**Task statement**. Among the lines below, a stretch begins at the one with "- **Reality**: Large-cap" and ends at the one with "- **Evidence**: Failed". Repeat that stretch exactly, ends included.
--- START ---
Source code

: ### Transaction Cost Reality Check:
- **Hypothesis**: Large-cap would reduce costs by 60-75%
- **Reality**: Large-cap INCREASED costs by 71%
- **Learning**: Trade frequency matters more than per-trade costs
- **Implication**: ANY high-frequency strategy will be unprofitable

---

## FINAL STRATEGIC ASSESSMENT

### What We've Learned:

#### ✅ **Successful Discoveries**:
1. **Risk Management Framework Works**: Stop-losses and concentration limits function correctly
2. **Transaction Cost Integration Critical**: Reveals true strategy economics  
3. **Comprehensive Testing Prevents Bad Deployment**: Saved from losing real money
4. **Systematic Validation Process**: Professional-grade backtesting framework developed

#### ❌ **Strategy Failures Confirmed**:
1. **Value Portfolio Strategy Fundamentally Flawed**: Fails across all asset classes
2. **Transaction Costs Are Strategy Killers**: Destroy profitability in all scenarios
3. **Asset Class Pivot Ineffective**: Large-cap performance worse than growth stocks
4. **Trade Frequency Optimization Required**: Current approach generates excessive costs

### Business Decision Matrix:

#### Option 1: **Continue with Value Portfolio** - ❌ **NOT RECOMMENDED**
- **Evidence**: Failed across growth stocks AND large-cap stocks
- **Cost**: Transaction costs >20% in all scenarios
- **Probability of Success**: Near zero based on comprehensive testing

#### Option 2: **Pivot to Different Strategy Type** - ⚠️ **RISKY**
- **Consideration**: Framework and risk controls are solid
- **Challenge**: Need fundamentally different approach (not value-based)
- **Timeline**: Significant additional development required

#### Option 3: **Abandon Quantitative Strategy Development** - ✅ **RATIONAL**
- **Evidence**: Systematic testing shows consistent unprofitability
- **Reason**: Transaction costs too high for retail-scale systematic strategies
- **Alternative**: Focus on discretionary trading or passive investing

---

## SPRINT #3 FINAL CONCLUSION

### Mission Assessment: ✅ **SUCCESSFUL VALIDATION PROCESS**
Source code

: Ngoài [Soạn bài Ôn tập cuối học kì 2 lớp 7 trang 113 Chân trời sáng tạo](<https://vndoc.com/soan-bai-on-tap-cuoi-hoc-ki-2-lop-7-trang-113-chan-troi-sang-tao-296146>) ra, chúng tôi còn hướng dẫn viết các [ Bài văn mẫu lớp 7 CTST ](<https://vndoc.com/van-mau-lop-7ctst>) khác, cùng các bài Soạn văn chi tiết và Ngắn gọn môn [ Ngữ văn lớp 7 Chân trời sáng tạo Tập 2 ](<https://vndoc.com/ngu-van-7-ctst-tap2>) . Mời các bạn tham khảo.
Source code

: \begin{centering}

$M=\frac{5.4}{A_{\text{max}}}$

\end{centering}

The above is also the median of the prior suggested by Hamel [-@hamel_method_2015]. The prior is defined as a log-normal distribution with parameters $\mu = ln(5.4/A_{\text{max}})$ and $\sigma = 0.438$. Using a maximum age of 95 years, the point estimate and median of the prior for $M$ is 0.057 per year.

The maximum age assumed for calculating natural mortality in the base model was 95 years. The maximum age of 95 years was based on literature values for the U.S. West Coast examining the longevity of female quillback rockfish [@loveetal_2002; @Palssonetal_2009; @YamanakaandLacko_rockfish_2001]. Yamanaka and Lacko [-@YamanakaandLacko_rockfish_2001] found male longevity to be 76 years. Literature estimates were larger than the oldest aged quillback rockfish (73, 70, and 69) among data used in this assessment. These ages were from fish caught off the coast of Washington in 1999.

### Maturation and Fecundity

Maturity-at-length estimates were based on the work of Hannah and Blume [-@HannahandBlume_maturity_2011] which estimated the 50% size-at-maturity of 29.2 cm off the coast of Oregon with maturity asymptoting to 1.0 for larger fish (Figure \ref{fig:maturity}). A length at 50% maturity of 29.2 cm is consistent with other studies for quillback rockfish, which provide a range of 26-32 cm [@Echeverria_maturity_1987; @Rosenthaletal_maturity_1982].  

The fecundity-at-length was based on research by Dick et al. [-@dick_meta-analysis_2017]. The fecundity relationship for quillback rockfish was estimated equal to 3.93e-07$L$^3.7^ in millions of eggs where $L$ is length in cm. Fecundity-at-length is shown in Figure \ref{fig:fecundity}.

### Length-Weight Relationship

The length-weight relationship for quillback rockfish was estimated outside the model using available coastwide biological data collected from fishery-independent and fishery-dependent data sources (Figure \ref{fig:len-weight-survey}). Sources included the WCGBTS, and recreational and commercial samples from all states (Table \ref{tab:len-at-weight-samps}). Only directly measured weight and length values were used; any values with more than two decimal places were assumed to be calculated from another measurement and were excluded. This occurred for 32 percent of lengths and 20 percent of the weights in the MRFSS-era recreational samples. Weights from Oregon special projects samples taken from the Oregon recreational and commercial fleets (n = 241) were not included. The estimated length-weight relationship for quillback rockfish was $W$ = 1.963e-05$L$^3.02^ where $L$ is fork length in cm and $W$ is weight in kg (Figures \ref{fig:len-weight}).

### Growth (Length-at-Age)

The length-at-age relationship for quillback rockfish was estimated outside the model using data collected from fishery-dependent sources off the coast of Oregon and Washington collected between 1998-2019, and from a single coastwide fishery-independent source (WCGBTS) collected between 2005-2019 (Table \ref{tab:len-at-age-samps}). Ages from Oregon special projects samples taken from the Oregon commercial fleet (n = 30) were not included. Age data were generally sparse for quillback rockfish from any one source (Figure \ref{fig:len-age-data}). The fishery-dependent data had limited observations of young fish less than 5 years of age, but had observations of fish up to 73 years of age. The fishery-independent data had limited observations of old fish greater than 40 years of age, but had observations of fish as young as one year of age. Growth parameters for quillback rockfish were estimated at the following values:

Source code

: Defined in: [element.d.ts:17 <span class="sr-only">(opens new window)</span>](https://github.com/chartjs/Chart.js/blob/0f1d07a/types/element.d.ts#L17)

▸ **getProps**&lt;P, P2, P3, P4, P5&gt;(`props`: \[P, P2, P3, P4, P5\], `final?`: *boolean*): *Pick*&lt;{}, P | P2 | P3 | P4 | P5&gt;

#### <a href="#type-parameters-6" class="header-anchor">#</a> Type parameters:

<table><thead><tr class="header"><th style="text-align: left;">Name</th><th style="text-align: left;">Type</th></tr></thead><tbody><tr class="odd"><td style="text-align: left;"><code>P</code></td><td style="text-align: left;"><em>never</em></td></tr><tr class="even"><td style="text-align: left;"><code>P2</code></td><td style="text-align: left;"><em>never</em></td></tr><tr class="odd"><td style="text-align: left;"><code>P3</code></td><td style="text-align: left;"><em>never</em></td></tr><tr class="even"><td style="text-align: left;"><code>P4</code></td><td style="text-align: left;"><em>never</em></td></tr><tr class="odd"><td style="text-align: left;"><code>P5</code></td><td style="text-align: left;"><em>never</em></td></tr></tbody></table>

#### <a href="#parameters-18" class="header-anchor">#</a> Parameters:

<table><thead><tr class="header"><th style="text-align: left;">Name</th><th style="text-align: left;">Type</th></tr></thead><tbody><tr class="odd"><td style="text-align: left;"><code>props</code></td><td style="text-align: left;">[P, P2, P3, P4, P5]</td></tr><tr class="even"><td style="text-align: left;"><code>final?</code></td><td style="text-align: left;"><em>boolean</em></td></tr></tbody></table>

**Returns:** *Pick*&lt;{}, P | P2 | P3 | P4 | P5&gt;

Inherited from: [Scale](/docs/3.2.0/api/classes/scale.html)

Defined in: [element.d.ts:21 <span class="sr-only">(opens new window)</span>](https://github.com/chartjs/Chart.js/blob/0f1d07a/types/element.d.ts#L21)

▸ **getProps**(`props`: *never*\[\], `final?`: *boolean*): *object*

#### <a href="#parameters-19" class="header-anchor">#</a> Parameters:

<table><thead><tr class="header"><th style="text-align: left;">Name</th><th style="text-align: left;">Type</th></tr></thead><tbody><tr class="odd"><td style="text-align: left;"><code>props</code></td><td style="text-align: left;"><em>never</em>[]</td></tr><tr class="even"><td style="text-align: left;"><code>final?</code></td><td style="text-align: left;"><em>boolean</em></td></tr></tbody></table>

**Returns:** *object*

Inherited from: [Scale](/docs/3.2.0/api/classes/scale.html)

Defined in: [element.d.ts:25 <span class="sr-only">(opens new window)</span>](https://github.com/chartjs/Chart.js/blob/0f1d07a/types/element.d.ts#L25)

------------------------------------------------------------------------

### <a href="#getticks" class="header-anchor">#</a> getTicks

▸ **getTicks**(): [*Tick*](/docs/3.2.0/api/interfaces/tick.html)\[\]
--- END ---
**Answer to this exercise**.
- **Reality**: Large-cap INCREASED costs by 71%
- **Learning**: Trade frequency matters more than per-trade costs
- **Implication**: ANY high-frequency strategy will be unprofitable

---

## FINAL STRATEGIC ASSESSMENT

### What We've Learned:

#### ✅ **Successful Discoveries**:
1. **Risk Management Framework Works**: Stop-losses and concentration limits function correctly
2. **Transaction Cost Integration Critical**: Reveals true strategy economics  
3. **Comprehensive Testing Prevents Bad Deployment**: Saved from losing real money
4. **Systematic Validation Process**: Professional-grade backtesting framework developed

#### ❌ **Strategy Failures Confirmed**:
1. **Value Portfolio Strategy Fundamentally Flawed**: Fails across all asset classes
2. **Transaction Costs Are Strategy Killers**: Destroy profitability in all scenarios
3. **Asset Class Pivot Ineffective**: Large-cap performance worse than growth stocks
4. **Trade Frequency Optimization Required**: Current approach generates excessive costs

### Business Decision Matrix:

#### Option 1: **Continue with Value Portfolio** - ❌ **NOT RECOMMENDED**
- **Evidence**: Failed across growth stocks AND large-cap stocks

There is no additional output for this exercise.